» EXERCISE DATA:
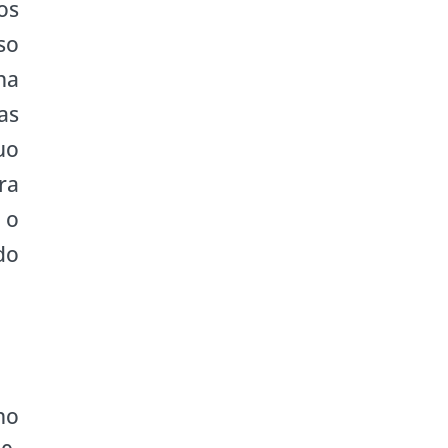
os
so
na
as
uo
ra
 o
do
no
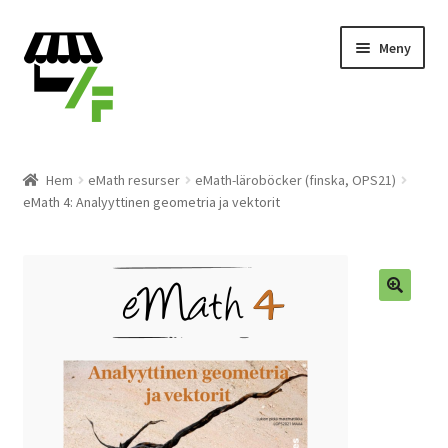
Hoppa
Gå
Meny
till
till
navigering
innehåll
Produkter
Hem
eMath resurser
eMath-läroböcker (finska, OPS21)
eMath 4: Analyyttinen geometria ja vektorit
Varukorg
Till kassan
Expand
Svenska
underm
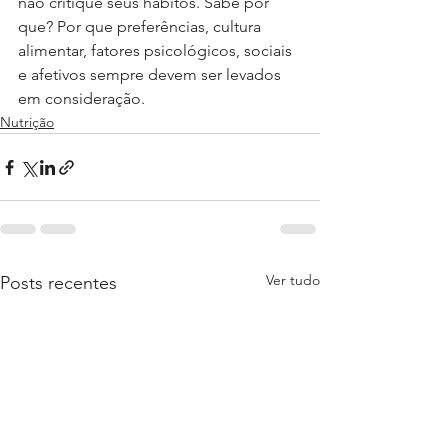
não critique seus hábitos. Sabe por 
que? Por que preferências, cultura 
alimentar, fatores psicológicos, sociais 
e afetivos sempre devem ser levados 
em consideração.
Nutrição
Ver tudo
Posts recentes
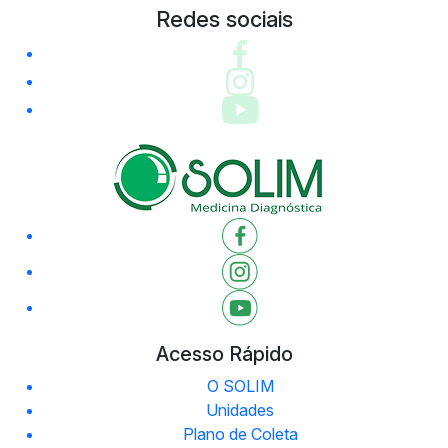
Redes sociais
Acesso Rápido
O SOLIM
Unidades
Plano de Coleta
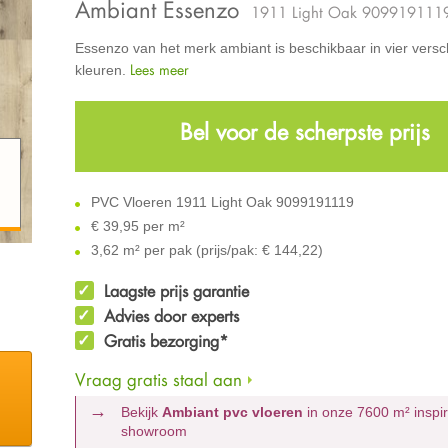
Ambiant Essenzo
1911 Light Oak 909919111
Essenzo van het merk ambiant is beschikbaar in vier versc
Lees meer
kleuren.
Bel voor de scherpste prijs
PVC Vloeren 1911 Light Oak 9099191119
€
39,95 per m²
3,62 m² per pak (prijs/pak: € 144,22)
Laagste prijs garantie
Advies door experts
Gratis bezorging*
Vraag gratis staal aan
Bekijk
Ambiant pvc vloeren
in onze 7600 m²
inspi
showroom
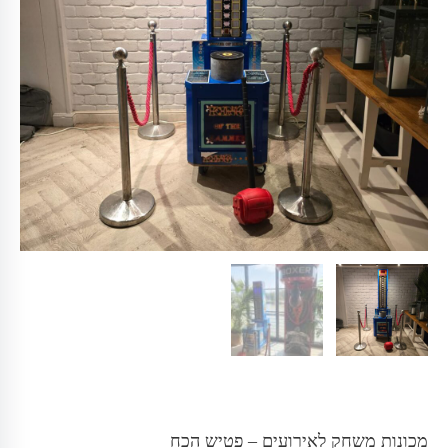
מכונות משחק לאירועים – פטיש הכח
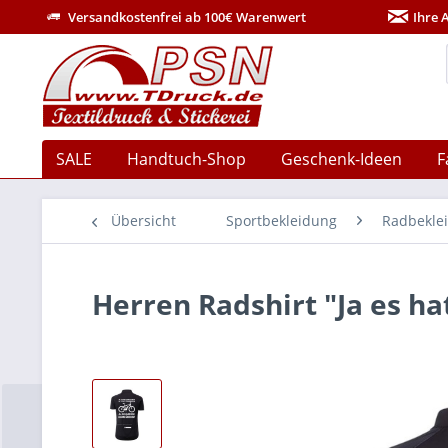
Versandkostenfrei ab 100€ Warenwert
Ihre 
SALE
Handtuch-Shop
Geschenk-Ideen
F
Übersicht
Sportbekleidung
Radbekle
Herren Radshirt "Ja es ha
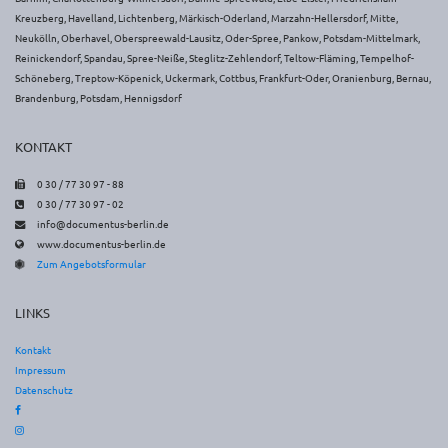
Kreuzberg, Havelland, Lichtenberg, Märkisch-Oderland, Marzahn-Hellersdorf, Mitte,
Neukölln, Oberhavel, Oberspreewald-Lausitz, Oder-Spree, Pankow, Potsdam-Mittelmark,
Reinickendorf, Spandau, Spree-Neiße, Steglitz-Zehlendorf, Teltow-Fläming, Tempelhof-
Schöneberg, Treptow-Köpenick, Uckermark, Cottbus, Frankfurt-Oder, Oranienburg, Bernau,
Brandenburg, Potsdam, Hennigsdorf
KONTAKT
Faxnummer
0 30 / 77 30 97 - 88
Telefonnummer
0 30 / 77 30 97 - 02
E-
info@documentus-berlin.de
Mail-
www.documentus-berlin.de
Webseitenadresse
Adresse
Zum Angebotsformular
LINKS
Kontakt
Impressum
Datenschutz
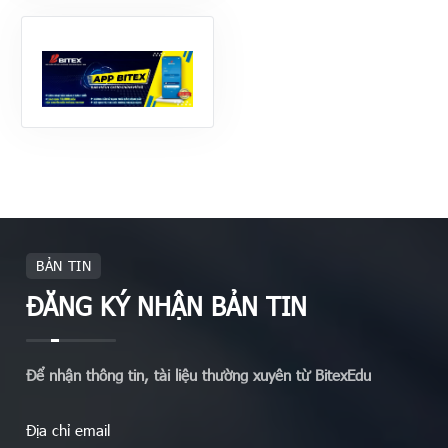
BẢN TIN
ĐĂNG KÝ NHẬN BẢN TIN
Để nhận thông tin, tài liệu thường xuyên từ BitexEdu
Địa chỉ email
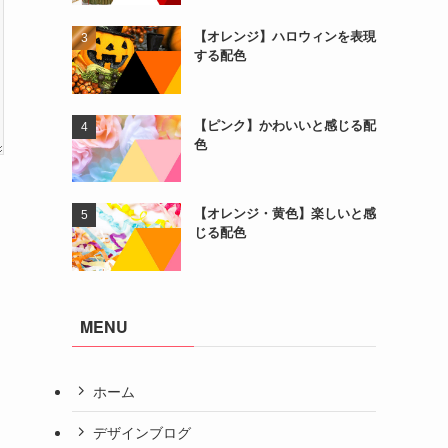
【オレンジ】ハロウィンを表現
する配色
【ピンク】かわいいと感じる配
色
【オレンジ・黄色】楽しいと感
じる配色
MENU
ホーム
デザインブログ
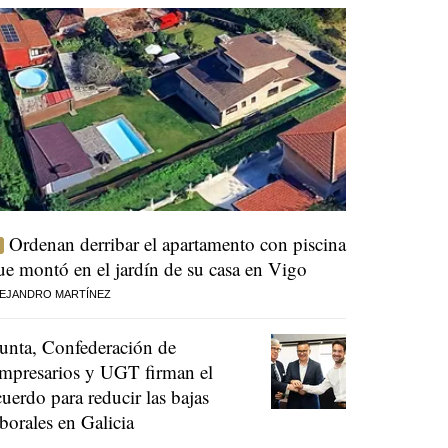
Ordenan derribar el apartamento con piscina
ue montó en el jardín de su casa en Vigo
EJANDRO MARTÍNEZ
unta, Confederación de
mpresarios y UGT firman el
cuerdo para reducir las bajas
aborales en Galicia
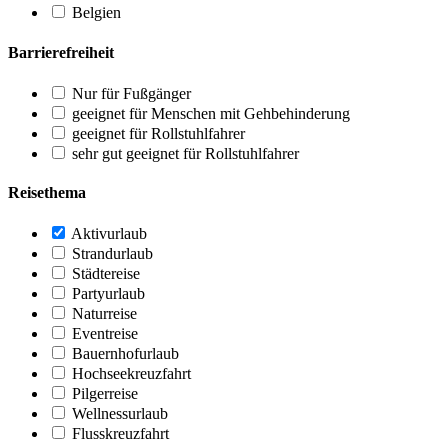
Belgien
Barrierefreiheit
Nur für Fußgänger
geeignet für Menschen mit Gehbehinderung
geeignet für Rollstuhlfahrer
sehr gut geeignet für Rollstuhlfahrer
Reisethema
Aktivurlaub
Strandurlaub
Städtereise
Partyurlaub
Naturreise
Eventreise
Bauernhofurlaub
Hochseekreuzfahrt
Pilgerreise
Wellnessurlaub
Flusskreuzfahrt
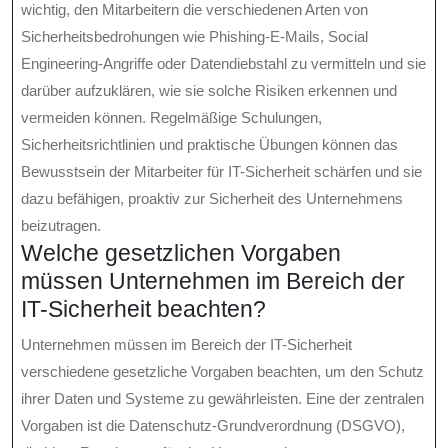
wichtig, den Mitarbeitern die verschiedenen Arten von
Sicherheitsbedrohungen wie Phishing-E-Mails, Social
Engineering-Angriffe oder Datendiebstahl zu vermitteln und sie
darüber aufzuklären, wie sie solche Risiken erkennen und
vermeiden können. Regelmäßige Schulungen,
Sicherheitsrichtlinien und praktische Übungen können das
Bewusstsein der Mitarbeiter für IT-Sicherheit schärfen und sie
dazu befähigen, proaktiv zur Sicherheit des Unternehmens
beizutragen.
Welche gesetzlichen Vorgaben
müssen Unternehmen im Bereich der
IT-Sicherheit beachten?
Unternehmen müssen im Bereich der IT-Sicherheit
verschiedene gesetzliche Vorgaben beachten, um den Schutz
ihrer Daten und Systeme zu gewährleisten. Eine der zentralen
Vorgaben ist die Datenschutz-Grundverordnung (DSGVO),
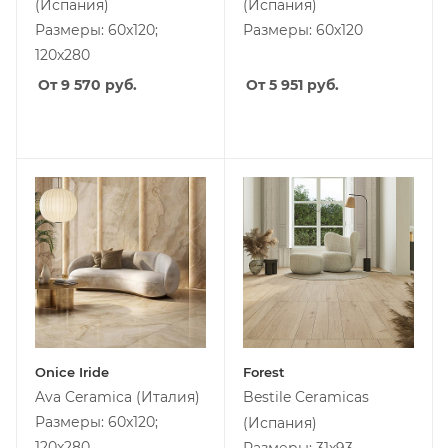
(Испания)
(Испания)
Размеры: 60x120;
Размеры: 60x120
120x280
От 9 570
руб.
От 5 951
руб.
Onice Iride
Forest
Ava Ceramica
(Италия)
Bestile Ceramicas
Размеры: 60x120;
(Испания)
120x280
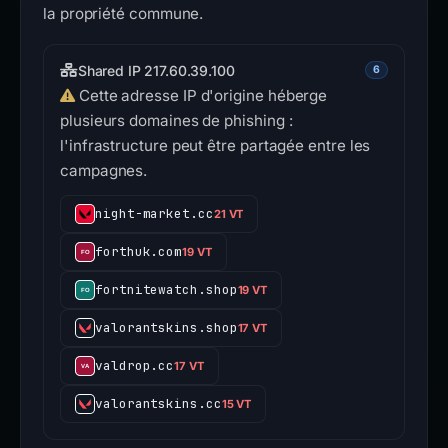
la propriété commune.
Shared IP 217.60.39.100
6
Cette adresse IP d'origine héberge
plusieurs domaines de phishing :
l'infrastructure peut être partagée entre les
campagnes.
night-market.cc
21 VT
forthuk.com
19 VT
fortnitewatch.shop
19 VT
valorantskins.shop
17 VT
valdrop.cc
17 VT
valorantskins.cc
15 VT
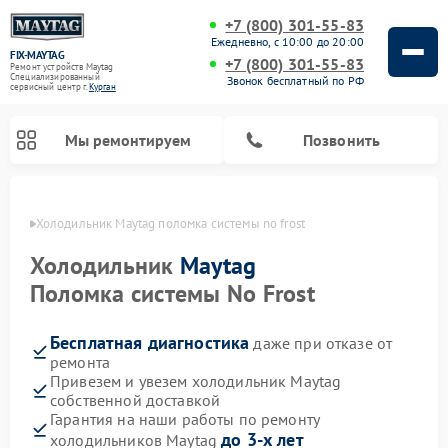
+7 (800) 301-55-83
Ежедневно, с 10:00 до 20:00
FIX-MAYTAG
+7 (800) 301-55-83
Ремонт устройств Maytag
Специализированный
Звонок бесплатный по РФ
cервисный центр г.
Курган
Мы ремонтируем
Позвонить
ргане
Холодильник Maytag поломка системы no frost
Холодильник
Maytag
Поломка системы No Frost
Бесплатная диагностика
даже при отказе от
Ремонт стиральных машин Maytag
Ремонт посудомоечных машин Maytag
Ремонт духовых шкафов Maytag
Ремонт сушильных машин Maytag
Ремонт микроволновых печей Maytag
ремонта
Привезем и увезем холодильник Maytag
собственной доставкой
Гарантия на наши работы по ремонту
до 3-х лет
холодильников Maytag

» WHAT TO DO:
Transcribe the text of every item above line by line, keeping each line unchanged, and leave the pictures out of your answer.

» FINISHED TASK:
os
so
na
as
uo
ra
 o
do
no
Hoppa
Gå
Meny
till
till
navigering
innehåll
Produkter
Hem
eMath resurser
eMath-läroböcker (finska, OPS21)
eMath 4: Analyyttinen geometria ja vektorit
Varukorg
Till kassan
Expand
Svenska
underm
não critique seus hábitos. Sabe por 
que? Por que preferências, cultura 
alimentar, fatores psicológicos, sociais 
e afetivos sempre devem ser levados 
em consideração.
Nutrição
Ver tudo
Posts recentes
Redes sociais
Acesso Rápido
O SOLIM
Unidades
Plano de Coleta
Ambiant Essenzo
1911 Light Oak 909919111
Essenzo van het merk ambiant is beschikbaar in vier versc
Lees meer
kleuren.
Bel voor de scherpste prijs
PVC Vloeren 1911 Light Oak 9099191119
€
39,95 per m²
3,62 m² per pak (prijs/pak: € 144,22)
Laagste prijs garantie
Advies door experts
Gratis bezorging*
Vraag gratis staal aan
Bekijk
Ambiant pvc vloeren
in onze 7600 m²
inspi
showroom
מכונות משחק לאירועים – פטיש הכח
Versandkostenfrei ab 100€ Warenwert
Ihre 
SALE
Handtuch-Shop
Geschenk-Ideen
F
Übersicht
Sportbekleidung
Radbekle
Herren Radshirt "Ja es ha
Kreuzberg, Havelland, Lichtenberg, Märkisch-Oderland, Marzahn-Hellersdorf, Mitte,
Neukölln, Oberhavel, Oberspreewald-Lausitz, Oder-Spree, Pankow, Potsdam-Mittelmark,
Reinickendorf, Spandau, Spree-Neiße, Steglitz-Zehlendorf, Teltow-Fläming, Tempelhof-
Schöneberg, Treptow-Köpenick, Uckermark, Cottbus, Frankfurt-Oder, Oranienburg, Bernau,
Brandenburg, Potsdam, Hennigsdorf
KONTAKT
Faxnummer
0 30 / 77 30 97 - 88
Telefonnummer
0 30 / 77 30 97 - 02
E-
info@documentus-berlin.de
Mail-
www.documentus-berlin.de
Webseitenadresse
Adresse
Zum Angebotsformular
LINKS
Kontakt
Impressum
Datenschutz
BẢN TIN
ĐĂNG KÝ NHẬN BẢN TIN
Để nhận thông tin, tài liệu thường xuyên từ BitexEdu
Địa chỉ email
【オレンジ】ハロウィンを表現
する配色
【ピンク】かわいいと感じる配
色
【オレンジ・黄色】楽しいと感
じる配色
MENU
ホーム
デザインブログ
Ordenan derribar el apartamento con piscina
ue montó en el jardín de su casa en Vigo
EJANDRO MARTÍNEZ
unta, Confederación de
mpresarios y UGT firman el
cuerdo para reducir las bajas
aborales en Galicia
Belgien
Barrierefreiheit
Nur für Fußgänger
geeignet für Menschen mit Gehbehinderung
geeignet für Rollstuhlfahrer
sehr gut geeignet für Rollstuhlfahrer
Reisethema
Aktivurlaub
Strandurlaub
Städtereise
Partyurlaub
Naturreise
Eventreise
Bauernhofurlaub
Hochseekreuzfahrt
Pilgerreise
Wellnessurlaub
Flusskreuzfahrt
wichtig, den Mitarbeitern die verschiedenen Arten von
Sicherheitsbedrohungen wie Phishing-E-Mails, Social
Engineering-Angriffe oder Datendiebstahl zu vermitteln und sie
darüber aufzuklären, wie sie solche Risiken erkennen und
vermeiden können. Regelmäßige Schulungen,
Sicherheitsrichtlinien und praktische Übungen können das
Bewusstsein der Mitarbeiter für IT-Sicherheit schärfen und sie
dazu befähigen, proaktiv zur Sicherheit des Unternehmens
beizutragen.
Welche gesetzlichen Vorgaben
müssen Unternehmen im Bereich der
IT-Sicherheit beachten?
Unternehmen müssen im Bereich der IT-Sicherheit
verschiedene gesetzliche Vorgaben beachten, um den Schutz
ihrer Daten und Systeme zu gewährleisten. Eine der zentralen
Vorgaben ist die Datenschutz-Grundverordnung (DSGVO),
(Испания)
(Испания)
Размеры: 60x120;
Размеры: 60x120
120x280
От 9 570
руб.
От 5 951
руб.
Onice Iride
Forest
Ava Ceramica
(Италия)
Bestile Ceramicas
Размеры: 60x120;
(Испания)
120x280
la propriété commune.
Shared IP 217.60.39.100
6
Cette adresse IP d'origine héberge
plusieurs domaines de phishing :
l'infrastructure peut être partagée entre les
campagnes.
night-market.cc
21 VT
forthuk.com
19 VT
fortnitewatch.shop
19 VT
valorantskins.shop
17 VT
valdrop.cc
17 VT
valorantskins.cc
15 VT
+7 (800) 301-55-83
Ежедневно, с 10:00 до 20:00
FIX-MAYTAG
+7 (800) 301-55-83
Ремонт устройств Maytag
Специализированный
Звонок бесплатный по РФ
cервисный центр г.
Курган
Мы ремонтируем
Позвонить
ргане
Холодильник Maytag поломка системы no frost
Холодильник
Maytag
Поломка системы No Frost
Бесплатная диагностика
даже при отказе от
Ремонт стиральных машин Maytag
Ремонт посудомоечных машин Maytag
Ремонт духовых шкафов Maytag
Ремонт сушильных машин Maytag
Ремонт микроволновых печей Maytag
ремонта
Привезем и увезем холодильник Maytag
собственной доставкой
Гарантия на наши работы по ремонту
до 3-х лет
холодильников Maytag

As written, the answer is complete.